Avec l’Algérie, c’est évidemment compliqué. Pour preuve, la récente visite de François Hollande à Alger, au mois de décembre. On a beaucoup pensé économie et échanges commerciaux, mais on a surtout parlé « mémoire » post-coloniale. Le président français allait-il demander pardon pour les crimes de la colonisation ? La réponse à cette question apparaissait comme un sésame ouvrant d’autres portes, celles de juteux contrats commerciaux. On sait que François Hollande n’a pas imploré de pardon, mais qu’il a reconnu les souffrances infligées par 132   ans de colonisation, « un système, a-t-il dit, profondément injuste et brutal ». Insuffisant, semble-t-il, pour récolter autre chose qu’une moisson de contrats que les Échos qualifiaient de « modestes ». Un accord de partenariat pour Renault avec SNVI, l’entreprise algérienne de véhicules industriels, et pas beaucoup mieux. En vérité, les relations commerciales entre les deux pays sont déjà importantes, mais elles sont centrées sur peu de secteurs : principalement l’énergie (Total) et le BTP pour les infrastructures et les transports (Alstom et Vinci, notamment). L’enjeu « algérien » n’est donc pas étranger à l’intervention française au Mali.

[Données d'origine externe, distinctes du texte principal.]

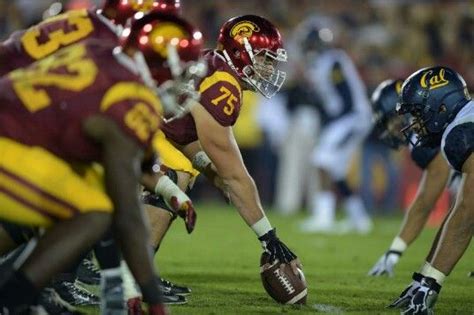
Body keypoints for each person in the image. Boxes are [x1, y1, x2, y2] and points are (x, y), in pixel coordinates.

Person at [0, 11, 204, 314]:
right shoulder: (132, 99)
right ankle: (14, 299)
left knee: (78, 192)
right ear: (161, 64)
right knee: (94, 210)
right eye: (182, 71)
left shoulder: (98, 52)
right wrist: (153, 298)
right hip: (11, 145)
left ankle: (19, 294)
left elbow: (137, 167)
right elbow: (126, 213)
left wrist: (173, 194)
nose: (184, 84)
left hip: (18, 137)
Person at [143, 15, 302, 293]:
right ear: (242, 53)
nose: (269, 68)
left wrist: (208, 170)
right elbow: (235, 177)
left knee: (183, 168)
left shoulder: (210, 65)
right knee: (174, 174)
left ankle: (130, 269)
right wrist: (269, 237)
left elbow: (177, 133)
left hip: (136, 125)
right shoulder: (222, 86)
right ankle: (135, 274)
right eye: (265, 59)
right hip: (124, 129)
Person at [390, 66, 472, 314]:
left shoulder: (461, 134)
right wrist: (424, 277)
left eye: (417, 113)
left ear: (440, 106)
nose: (414, 124)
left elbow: (467, 212)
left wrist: (431, 285)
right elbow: (459, 211)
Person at [367, 79, 459, 277]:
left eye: (387, 121)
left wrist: (394, 252)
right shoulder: (437, 117)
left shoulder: (425, 134)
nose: (388, 130)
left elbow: (425, 202)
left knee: (462, 205)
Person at [295, 16, 373, 234]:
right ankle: (360, 220)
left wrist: (333, 123)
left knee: (321, 161)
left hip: (352, 117)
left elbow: (346, 98)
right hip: (347, 118)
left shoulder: (334, 61)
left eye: (311, 44)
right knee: (336, 170)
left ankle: (324, 217)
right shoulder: (321, 64)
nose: (309, 48)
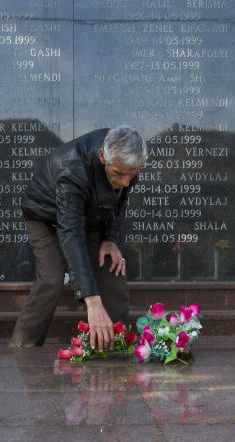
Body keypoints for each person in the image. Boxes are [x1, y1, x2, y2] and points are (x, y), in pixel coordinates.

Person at [9, 126, 146, 350]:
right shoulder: (72, 169)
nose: (126, 182)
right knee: (52, 279)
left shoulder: (127, 160)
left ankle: (117, 345)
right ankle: (23, 348)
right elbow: (70, 233)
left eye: (133, 175)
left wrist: (110, 240)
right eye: (119, 174)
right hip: (46, 218)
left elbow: (119, 201)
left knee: (111, 268)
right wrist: (91, 300)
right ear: (103, 156)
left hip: (91, 217)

Confrontée à ce conflit, à l’extrême sud de son territoire, l’Algérie avait plutôt pour intention de rester soigneusement à l’écart, faisant confiance, comme d’habitude, à son appareil sécuritaire pour ne pas subir d’onde de choc. D’où la volonté d’Alger de verrouiller sa frontière, et son peu d’enthousiasme pour donner l’autorisation à l’aviation française de survoler son territoire. Le gouvernement algérien a tout fait pour accréditer l’idée que le conflit malien ne le concernait pas. Précisément parce qu’il le concerne autant que le Mali lui-même. La prise d’otages dans l’usine de Tigantourine, le 16 janvier, l’a replacé brutalement au centre du conflit. D’un point de vue économique, car les hydrocarbures sont la principale richesse de l’Algérie, qui a exporté son pétrole à hauteur de 51 milliards d’euros en 2012. Ce qui génère plus de deux tiers de ses recettes budgétaires. Le site visé par le groupe armé exploite « près de 9   milliards de mètres cubes de gaz par an, ce qui correspond à 12   % de la production algérienne de gaz mais à 18   % des exportations de gaz du pays », selon Thierry Bros, analyste de la Société générale. Et la France est intéressée en premier lieu. L’Algérie est son premier fournisseur. Les échanges ont d’ailleurs triplé depuis le début des années 2000 pour atteindre plus de 10 milliards d’euros en 2010.

Mais, pour l’Algérie, l’attaque du site de Tigantourine avait aussi une dimension politique. Les assaillants étaient dirigés par des Algériens, tout comme la plupart des groupes jihadistes qui s’étaient emparés du nord du Mali. Autant d’événements qui rabattent le conflit malien sur le territoire algérien, et ramenaient le pays quinze ans en arrière. D’où l’extrême violence des commandos de l’armée.